Lievi frammenti sonori si scagliano sulle ossa inviluppate, lì, dove non più la carne domina sulla materia articolata bensì scucite cartilagini che muscoli non contengono e tendinei fasci da modellare, già interrotti tra midollo e organo, per gli avanzanti strati di decalcificazioni di corpi profanati da papille gustative fino ai canali bulbari. Fame. Malattie. Morte.
Ammutiscono parole, implodono lacrime.
Perché?
Non sono da attendersi ulteriori esami.
È il pianeta Terra messo in liquidazione, per cambio gestione:
quello che non è stato ancora acquistato, lo si svende.
Nessun dramma connesso con le strategie belliche, e nessuna strategia bellica connessa con i drammi.
L’oro, il petrolio, i farmaci, sono gli iniettori integrali di ogni arma. E l’arma è l’attrattrice iniziale per l’annessione violenta di qualsiasi terra.
È la superbia. La superbia che, barando, muove i dadi delle tenebre pur di barattare se stessa con l’altrui vita.
Ciò che alcuni definiscono la loro vittoria non è altro che l’apoteosi del più grande fallimento della storia. E vi hanno dato il nome. Vi hanno lasciato la loro firma tra il sangue degli innocenti.

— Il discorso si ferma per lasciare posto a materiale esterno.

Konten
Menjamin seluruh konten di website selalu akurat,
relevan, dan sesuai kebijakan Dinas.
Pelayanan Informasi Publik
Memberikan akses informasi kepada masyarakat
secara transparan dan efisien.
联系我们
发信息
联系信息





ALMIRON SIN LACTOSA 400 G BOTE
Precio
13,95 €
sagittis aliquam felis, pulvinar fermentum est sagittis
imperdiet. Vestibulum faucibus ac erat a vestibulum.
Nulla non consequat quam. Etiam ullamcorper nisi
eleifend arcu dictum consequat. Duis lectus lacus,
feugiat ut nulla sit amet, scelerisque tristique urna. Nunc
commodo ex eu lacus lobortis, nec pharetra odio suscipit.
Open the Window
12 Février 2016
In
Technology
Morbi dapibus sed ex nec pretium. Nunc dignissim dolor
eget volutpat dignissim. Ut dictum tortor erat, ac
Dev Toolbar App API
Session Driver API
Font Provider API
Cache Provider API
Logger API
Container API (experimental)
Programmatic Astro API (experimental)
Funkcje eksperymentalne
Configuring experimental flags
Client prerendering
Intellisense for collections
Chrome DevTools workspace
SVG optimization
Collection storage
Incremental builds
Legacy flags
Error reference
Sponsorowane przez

Ma c’è una giustizia. E c’è una giustizia della giustizia.
Per i lievi frammenti sonori si preparano le trombe.
Chi darà fiato alle ossa inviluppate? E quando avverrà il propizio?
Non è dato saperlo. Eppure:
tra cieli pizzicati da congiunzioni ternarie, per l’accordo settimino nella chiave musicale, l’unica certezza è il Musicista.
La mano del Signore fu sopra di me e il Signore mi portò fuori in spirito e mi depose nella pianura che era piena di ossa; mi fece passare accanto a esse da ogni parte. Vidi che erano in grandissima quantità nella distesa della valle e tutte inaridite. Mi disse: “Figlio dell’uomo, potranno queste ossa rivivere?”. Io risposi: “Signore Dio, tu lo sai”. Egli mi replicò: “Profetizza su queste ossa e annuncia loro: “Ossa inaridite, udite la parola del Signore. Così dice il Signore Dio a queste ossa: Ecco, io faccio entrare in voi lo spirito e rivivrete. Metterò su di voi i nervi e farò crescere su di voi la carne, su di voi stenderò la pelle e infonderò in voi lo spirito e rivivrete. Saprete che io sono il Signore””.